Excerpted data START
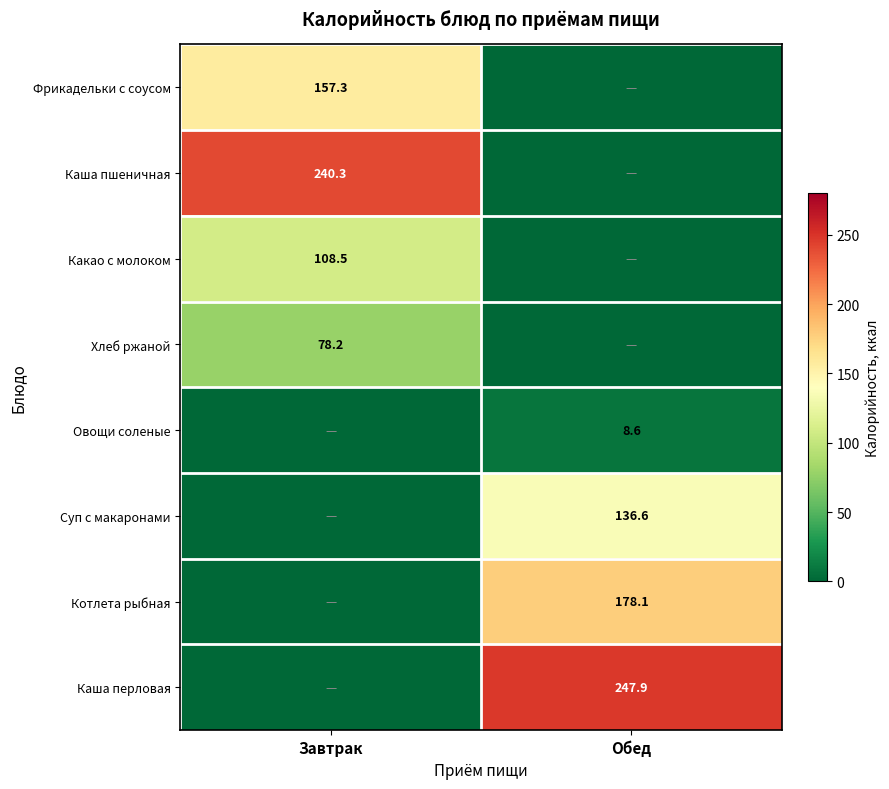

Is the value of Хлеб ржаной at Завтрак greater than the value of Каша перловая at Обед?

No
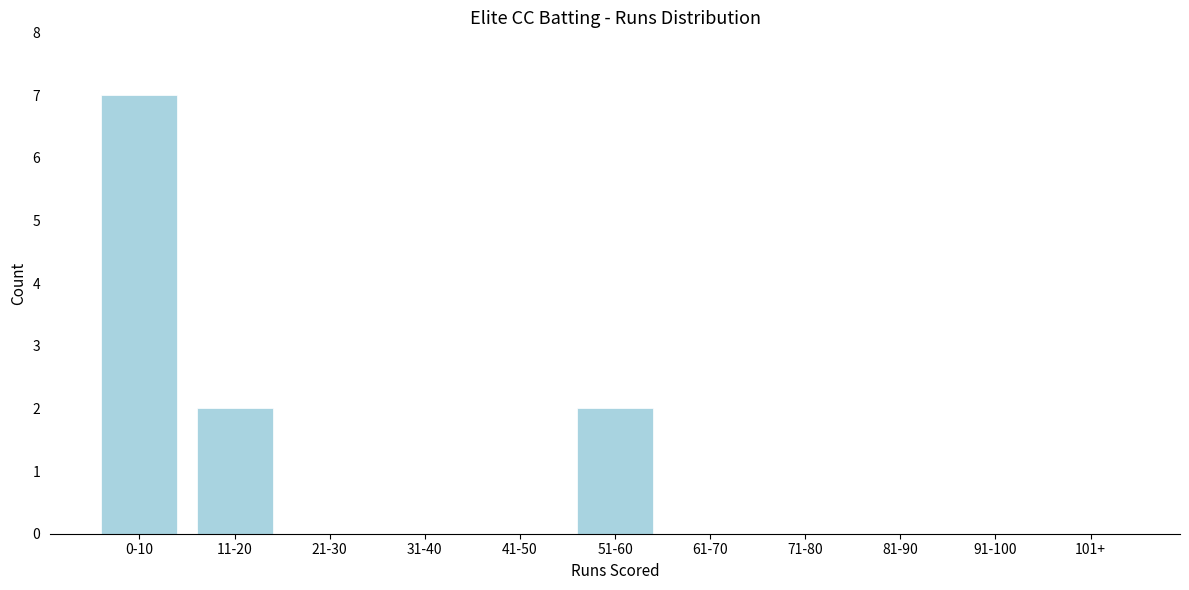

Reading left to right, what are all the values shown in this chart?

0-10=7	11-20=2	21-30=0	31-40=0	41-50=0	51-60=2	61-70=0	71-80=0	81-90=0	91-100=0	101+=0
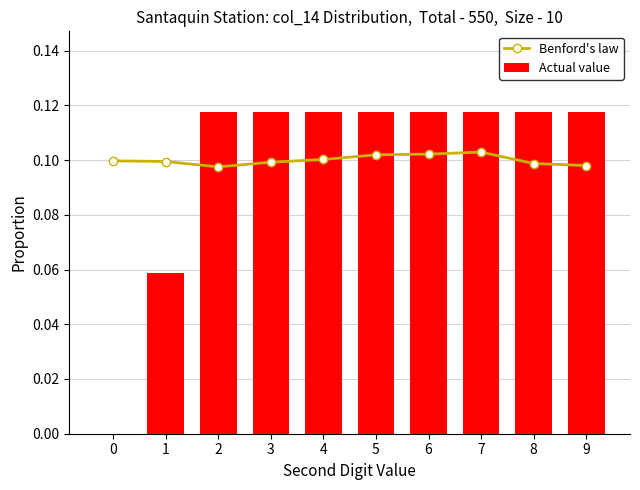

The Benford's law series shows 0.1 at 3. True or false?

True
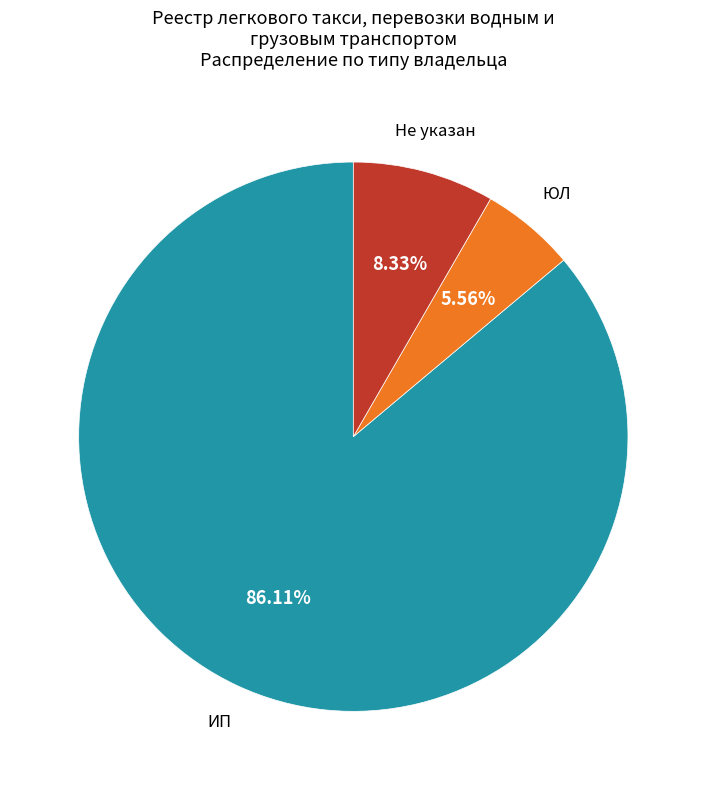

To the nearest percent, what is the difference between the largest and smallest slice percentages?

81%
Excerpted data END
- _Task brief_
Please repeat all the lines above word for word, leaving out the pictures.

- _Exercise output_
Is the value of Хлеб ржаной at Завтрак greater than the value of Каша перловая at Обед?

No

Reading left to right, what are all the values shown in this chart?

0-10=7	11-20=2	21-30=0	31-40=0	41-50=0	51-60=2	61-70=0	71-80=0	81-90=0	91-100=0	101+=0

The Benford's law series shows 0.1 at 3. True or false?

True

To the nearest percent, what is the difference between the largest and smallest slice percentages?

81%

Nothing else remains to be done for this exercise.